Interpolation 101
Many years ago, NumXL supported an interpolation function as a utility or helper method to meet our users’ modeling needs. To our surprise, this functionality received significant attention, and we decided to compile some of the most frequently asked questions about it here.
What is Interpolation?
To illustrate, let’s assume the value of a function $y=f(x)$ is given as a set of five (5) distinct x-values, as shown in the plot below.
Now, we wish to estimate (i.e., interpolate) the value of the function at $x=5$, using the given five (5) data points.
For interpolation purposes, the desired target x value must be within the range of the original data set (e.g., $2\le x\le 12$).
Before we go any further, let’s answer a few foundational questions we often hear:
- What about extrapolation? How is it different? Extrapolation is the process of estimating the function value of an x-value that falls outside the range of a given dataset.
- Does NumXL support extrapolation? Yes, the same function NxINTRPL(.) can be used for extrapolation. Make sure to pass “true” or 1 to the “extrapolate” argument.
- Is curve fitting (e.g., regression) and interpolation the same? Curve fitting and interpolation are often used interchangeably, but there is a subtle difference between them: interpolation must fit the data points exactly, whereas curve fitting must get as near as possible.
- Should I use interpolation or curve fitting? It depends. Interpolation assumes that data points are known perfectly (or at least to very high precision), while curve fitting assumes some degree of noise in the data points.
Data Preparation
As we mentioned earlier, all interpolation methods accept a discrete set of known data points. To handle real-world data sets, the NumXL interpolation function (NxINTRPL) pre-processes the data to:
- Sort the data points in ascending order (based on X).
- Silently drop data points with missing values.
- Replace multiple readings for the same X value with their average.
Q: Should the data points be uniformly separated?
A: No, the interval length between data points doesn’t need to be uniform, but we recommend that datapoints are spread out over the x-range to improve the interpolation accuracy and minimize the impact of outliers.
Interpolation Methods
- Step Interpolation 1: Forward Flat Interpolation.
The step interpolation methods model the unknown function flat/constant between known datapoints, using the last known value.
- Step Interpolation 2: Backward Flat Interpolation.
In the case of the backward flat method, the unknown function is also modeled as flat/constant between the known data points, but it uses the level of the immediate next data point.
- Step Interpolation 3: Nearest Neighbor Interpolation.
With the nearest neighbor method, the unknown function is still modeled flat/constant, but its level is determined by the level of the nearest data point.
- Linear Interpolation:
With linear interpolation, we connect each data point to its neighbors using straight lines.
- Note that the values of the function between two data points is solely determined by those two data points.

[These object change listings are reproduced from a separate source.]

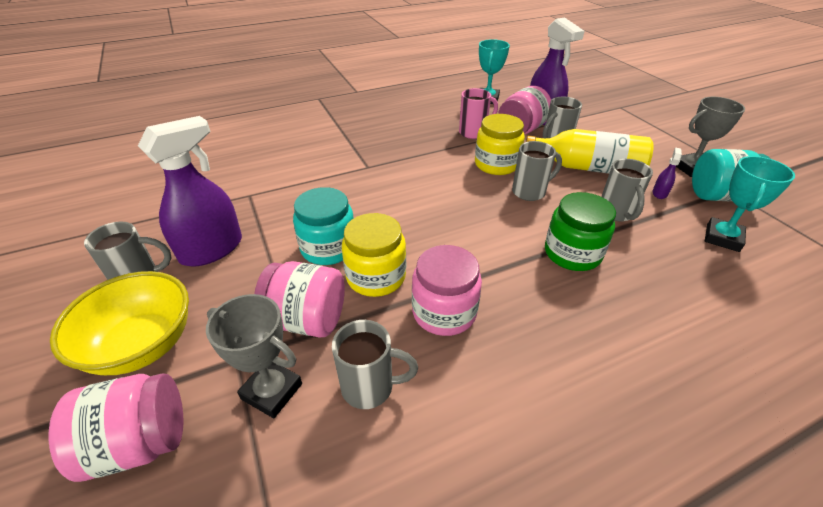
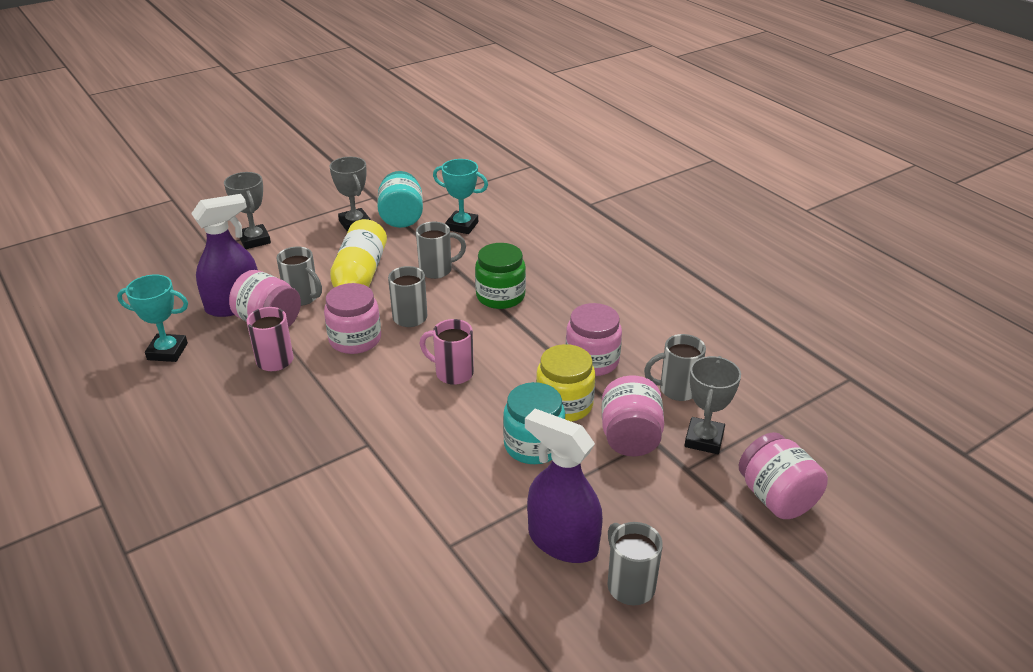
camera: 100 degrees left, 5 degrees down
(142, 345) = (702, 539): yellow bowl -> none
(370, 387) = (676, 390): grey mug -> grey mug turned 90 degrees counterclockwise
(442, 210) = (452, 373): none -> pink mug
(496, 164) = (355, 339): yellow jar -> pink jar
(639, 122) = (255, 240): none -> grey trophy
(659, 193) = (401, 245): purple spray bottle -> none

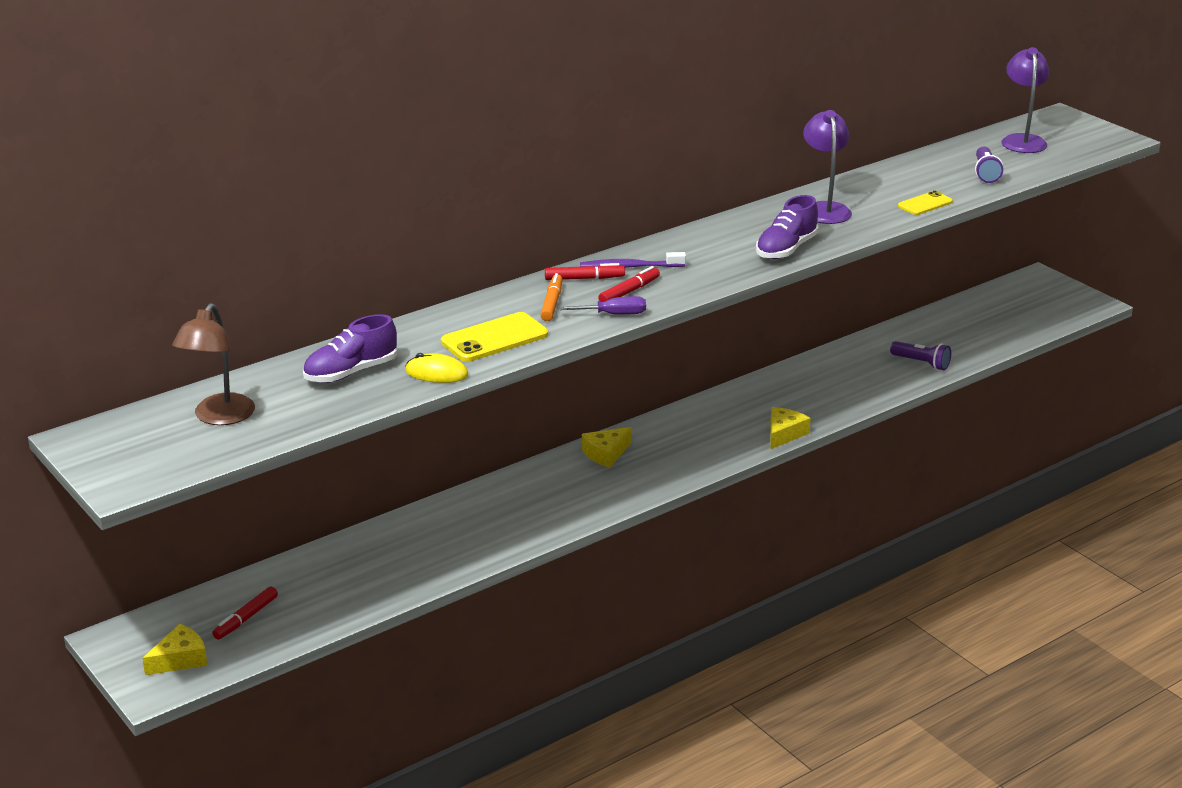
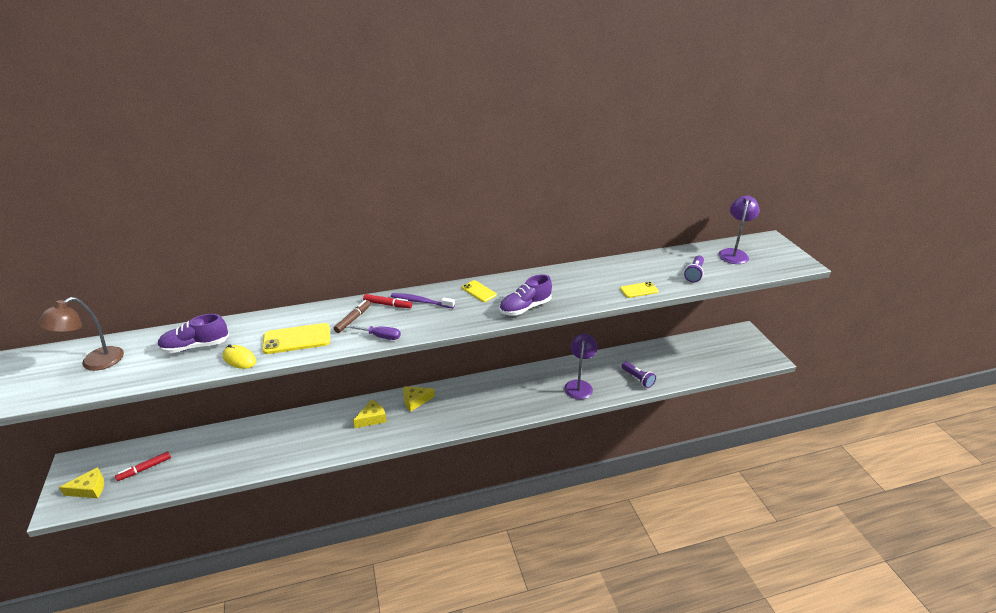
camera: 20 degrees right, 5 degrees up
(552, 303) = (353, 319): orange marker -> brown marker
(629, 292) = (404, 320): red marker -> none
(702, 241) = (479, 291): none -> yellow phone
(784, 434) = (524, 412): yellow cheese -> yellow cheese (372, 418)
(824, 209) = (571, 281): purple lamp -> purple lamp (579, 385)

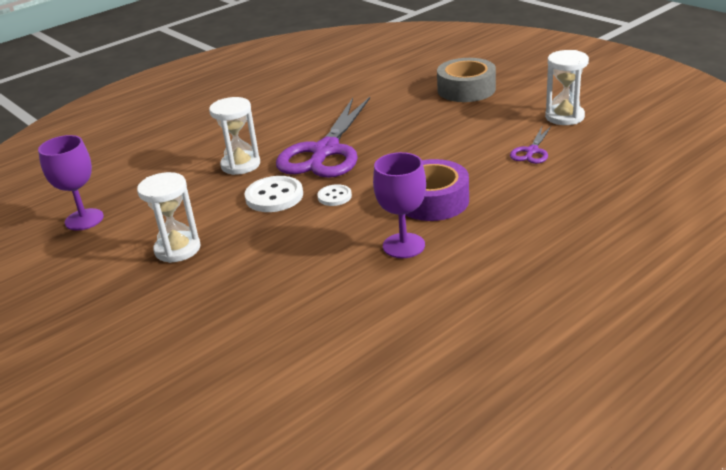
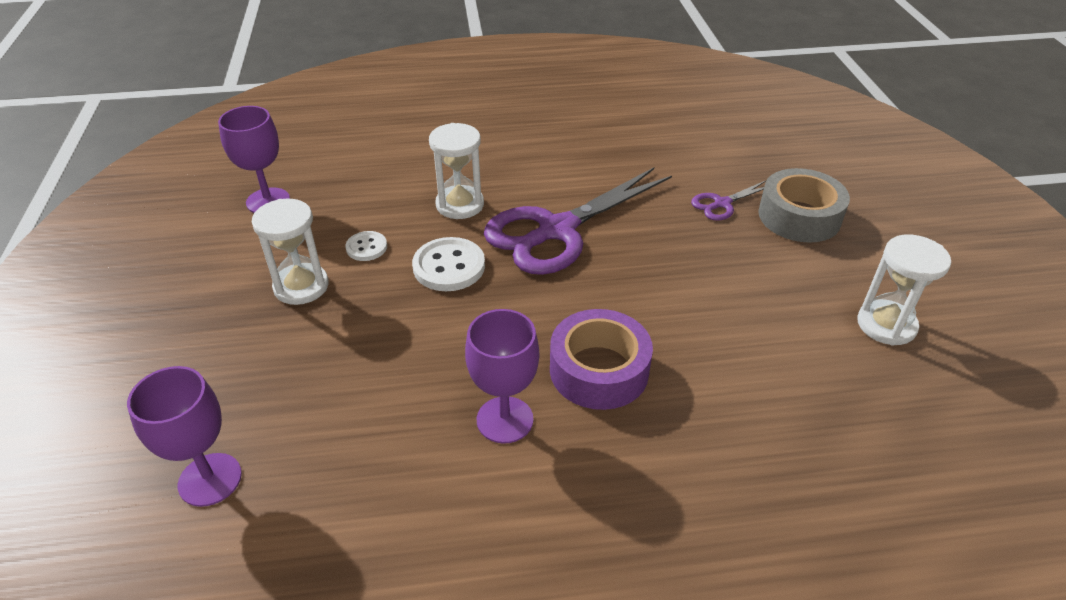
camera: 30 degrees right, 10 degrees up
(244, 361) = (210, 479): none -> purple goblet
(334, 196) = (505, 301): white button -> white button (366, 247)
(532, 151) = (789, 360): purple scissors -> purple scissors (722, 204)

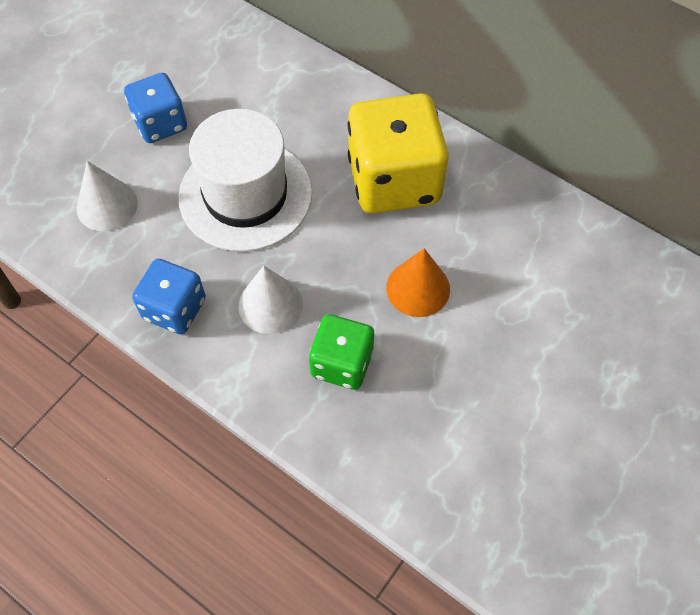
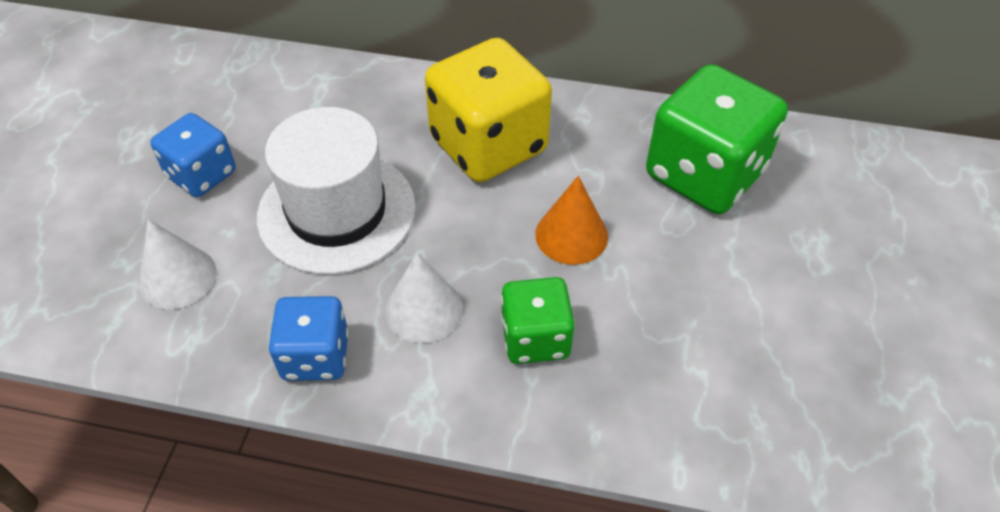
camera: 25 degrees left, 10 degrees down
(563, 277) = (704, 174): none -> green dice

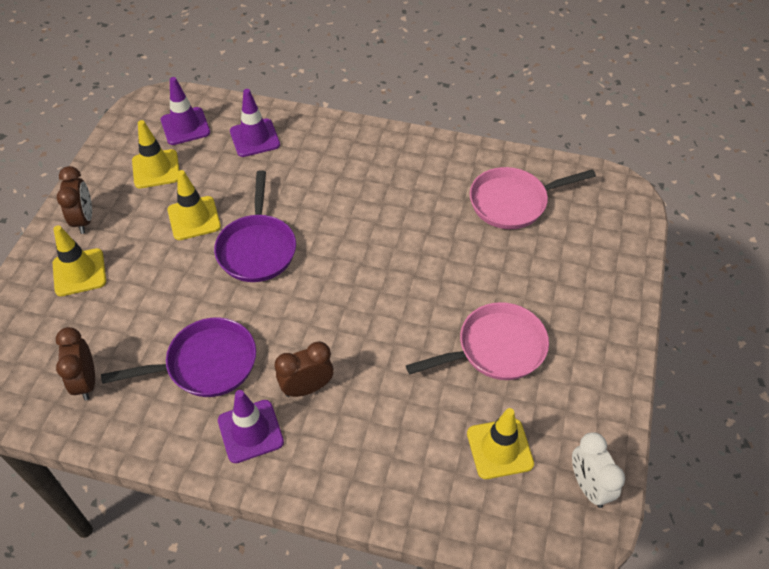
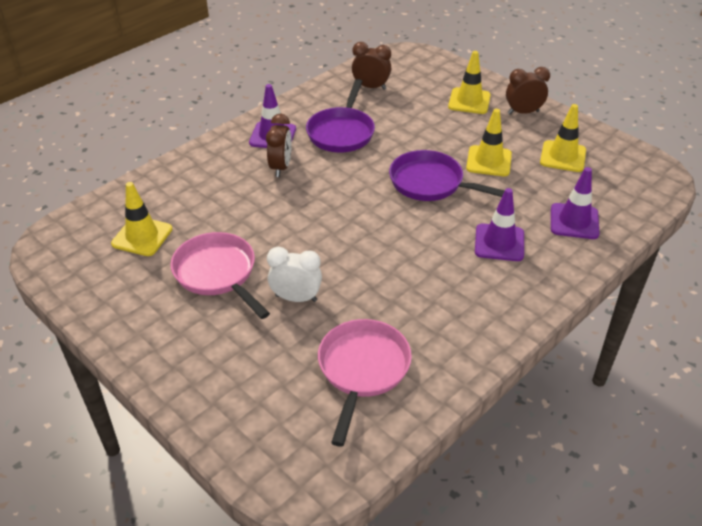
camera: 120 degrees right, 10 degrees down
(84, 220) = (523, 112): brown clock -> brown clock turned 150 degrees clockwise
(185, 126) = (614, 185): purple traffic cone -> purple traffic cone (499, 243)
(496, 348) = (218, 273): pink pan -> pink pan turned 135 degrees clockwise
(588, 486) = (68, 267): white clock -> white clock (296, 298)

- Cubic Spline: Natural Spline
Using the cubic spline method, we construct a piece-wise cubic polynomial on each interval with matching first and second derivatives at the supplied data points. The second derivative is chosen to be zero at the first point and the last point.
- The resultant curve is smooth, but it is not “local,’ which means if the functions make a large change (e.g., x=4), the curve around the surrounding points is “wobbly” (aka., it overshoots at intermediate points).
- Cubic Spline: AKIMA Spline
To avoid the wobbly curve of the natural cubic spline, we relax the continuity of the second derivative around the data points (knots), resulting in non-rounded corners.
As shown in the figure above, the curve around the data points is continuous but not smooth.
- Cubic Spline: Steffen Spline
Steffen’s spline adds a new constraint: the cubic spline segment is monotonic between data points. There is no wobbling, period.
- The resultant curve is smooth around the data points and does not exhibit any wobbling between them. Therefore, minima and maxima can only occur exactly at the data points.
- Steffen’s spline and its first derivative are guaranteed to be continuous, but the second derivative may be discontinuous.
- Cubic Spline: Constrained (Kruger) Spline
Kruger proposed a constrained cubic spline to prevent overshooting by sacrificing smoothness, so we no longer require a continuous second derivative at every point and calculate the first derivative value numerically using surrounding points.
- Using the constrained (Kruger) spline, we avoided the overshoot wobbly effect of the cubic spline and did not need to add monotonicity constraints.
Q: Which type of cubic spline should I use?
A: It depends on the nature of your data, and the importance of a smooth curve and/or overshoot side-effect. In many cases, we suggest choosing the constrained (Kruger) cubic spline as a safe bet.
Q: I see two interpolation functions in NumXL: Interpolate(.) and NxINTRPL(.). Which one should I use?
A: The Interpolate(.) function was our early implementation function, but it is now deprecated. All the interpolation methods mentioned above are available only in NxINTRPL(.), so you should only use this function.
Q: The NxINTRPL(.) function accepts both a single value and an array for the target argument. Why?
A: The NxINTRPL(.) runs faster when you interpolate for multiple values at once, rather than calling separately for each value. We recommend passing all x-values in a few function calls.